JE17 · 07/09/2022 16:21

Does she want to walk alone? I let my DD do this in similar circumstances. She's always been independent, she walked with a neighbouring friend. DS had no interest in independence and we walked together until the end of primary.

saraclara · 07/09/2022 16:24

It's a 30 second walk and you can see her all the way! And cars don't do more than 5mph?

I wouldn't even be asking the question.
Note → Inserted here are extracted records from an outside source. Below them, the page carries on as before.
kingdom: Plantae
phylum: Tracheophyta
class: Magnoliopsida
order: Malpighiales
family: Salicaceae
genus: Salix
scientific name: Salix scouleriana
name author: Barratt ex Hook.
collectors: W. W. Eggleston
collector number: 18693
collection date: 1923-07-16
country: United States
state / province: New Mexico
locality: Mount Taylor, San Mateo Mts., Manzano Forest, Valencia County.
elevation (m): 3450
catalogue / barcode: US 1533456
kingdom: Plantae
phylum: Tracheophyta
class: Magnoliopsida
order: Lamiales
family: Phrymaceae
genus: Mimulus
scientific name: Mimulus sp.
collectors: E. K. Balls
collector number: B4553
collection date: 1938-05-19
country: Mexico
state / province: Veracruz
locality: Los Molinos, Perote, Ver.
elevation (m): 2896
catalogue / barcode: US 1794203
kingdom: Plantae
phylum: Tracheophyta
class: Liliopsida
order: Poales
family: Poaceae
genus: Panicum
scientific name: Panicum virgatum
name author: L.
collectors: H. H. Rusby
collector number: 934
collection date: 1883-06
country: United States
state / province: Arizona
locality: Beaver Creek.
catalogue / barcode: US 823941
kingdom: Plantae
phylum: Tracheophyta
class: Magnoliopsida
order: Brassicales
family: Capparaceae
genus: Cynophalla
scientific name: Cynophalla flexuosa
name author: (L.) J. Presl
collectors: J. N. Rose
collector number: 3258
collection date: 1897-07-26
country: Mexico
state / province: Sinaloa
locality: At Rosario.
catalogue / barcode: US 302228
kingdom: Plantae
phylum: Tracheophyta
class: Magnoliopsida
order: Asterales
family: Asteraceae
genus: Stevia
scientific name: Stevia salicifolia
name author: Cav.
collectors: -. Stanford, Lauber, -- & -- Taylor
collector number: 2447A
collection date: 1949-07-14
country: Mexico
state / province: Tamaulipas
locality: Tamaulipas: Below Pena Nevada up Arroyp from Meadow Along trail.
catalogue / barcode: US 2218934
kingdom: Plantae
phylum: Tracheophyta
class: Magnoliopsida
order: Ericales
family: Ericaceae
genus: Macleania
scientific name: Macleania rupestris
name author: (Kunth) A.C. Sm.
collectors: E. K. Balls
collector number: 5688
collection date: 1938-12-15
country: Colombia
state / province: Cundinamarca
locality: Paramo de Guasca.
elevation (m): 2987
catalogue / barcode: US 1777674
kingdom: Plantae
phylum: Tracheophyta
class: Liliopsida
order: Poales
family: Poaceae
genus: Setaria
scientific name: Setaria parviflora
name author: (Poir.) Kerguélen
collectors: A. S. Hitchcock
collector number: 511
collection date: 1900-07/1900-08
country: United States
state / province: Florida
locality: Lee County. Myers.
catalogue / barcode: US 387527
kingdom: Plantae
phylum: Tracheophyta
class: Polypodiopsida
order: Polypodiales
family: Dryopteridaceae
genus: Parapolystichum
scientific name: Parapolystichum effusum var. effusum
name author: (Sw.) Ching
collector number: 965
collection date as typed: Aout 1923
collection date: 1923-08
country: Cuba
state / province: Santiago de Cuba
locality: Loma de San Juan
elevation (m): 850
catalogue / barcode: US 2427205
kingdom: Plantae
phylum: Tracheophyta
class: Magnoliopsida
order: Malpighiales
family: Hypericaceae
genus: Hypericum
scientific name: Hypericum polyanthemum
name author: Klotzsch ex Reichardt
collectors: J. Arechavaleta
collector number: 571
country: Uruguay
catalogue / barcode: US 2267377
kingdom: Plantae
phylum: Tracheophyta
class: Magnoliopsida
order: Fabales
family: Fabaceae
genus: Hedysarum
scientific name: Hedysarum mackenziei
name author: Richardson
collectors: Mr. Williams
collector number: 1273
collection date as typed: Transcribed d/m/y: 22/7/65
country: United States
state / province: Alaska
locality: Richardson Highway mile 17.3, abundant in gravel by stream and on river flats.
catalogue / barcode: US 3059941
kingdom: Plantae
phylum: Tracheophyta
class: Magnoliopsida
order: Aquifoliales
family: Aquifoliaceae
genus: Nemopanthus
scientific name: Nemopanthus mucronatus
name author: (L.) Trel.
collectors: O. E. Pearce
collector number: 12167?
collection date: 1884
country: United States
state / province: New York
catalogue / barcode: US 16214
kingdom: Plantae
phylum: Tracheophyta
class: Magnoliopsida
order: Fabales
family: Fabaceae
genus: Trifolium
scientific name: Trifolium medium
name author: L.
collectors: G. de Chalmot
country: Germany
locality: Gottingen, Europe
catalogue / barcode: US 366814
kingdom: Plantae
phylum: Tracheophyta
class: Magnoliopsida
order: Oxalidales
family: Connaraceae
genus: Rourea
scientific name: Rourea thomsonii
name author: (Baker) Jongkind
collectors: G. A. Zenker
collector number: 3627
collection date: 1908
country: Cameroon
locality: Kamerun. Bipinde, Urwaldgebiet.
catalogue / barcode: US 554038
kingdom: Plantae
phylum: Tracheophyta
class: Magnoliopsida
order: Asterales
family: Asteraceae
If she's a sensible kid and knows how to look and listen for cars traveling so slowly, she'll be fine.

LunaLoveFood · 07/09/2022 16:25

I think the fact that she doesn't cross the road yet without you holding her hand would be the reason I would say not yet.

Get her to practice crossing the road, judging herself when it is safe to cross and go from there.

Maybe cross the road with her to start with and let her walk the rest of the way on her own.

CambsAlways · 07/09/2022 16:28

Agree with saraclara

TooMuchToDoTooLittleInclination · 07/09/2022 16:34

CambsAlways · 07/09/2022 16:28

Agree with saraclara

Sure IF she had some experience crossing a road without her mum holding her hand, but she doesn't. You can't go from mummy holding her hand directly to walking to school, crossing the road without a transition period.

KiraKiraHikaru · 07/09/2022 17:13

She doesn’t want to it turns out. Her friend is walking alone in the morning and I said I will walk across the road with them and they can walk the rest of the way and I’ll watch. Hoping to gradually decrease the distance I walk with her. Will be much easier with me having to shoot off to work if I didn’t have to walk her down!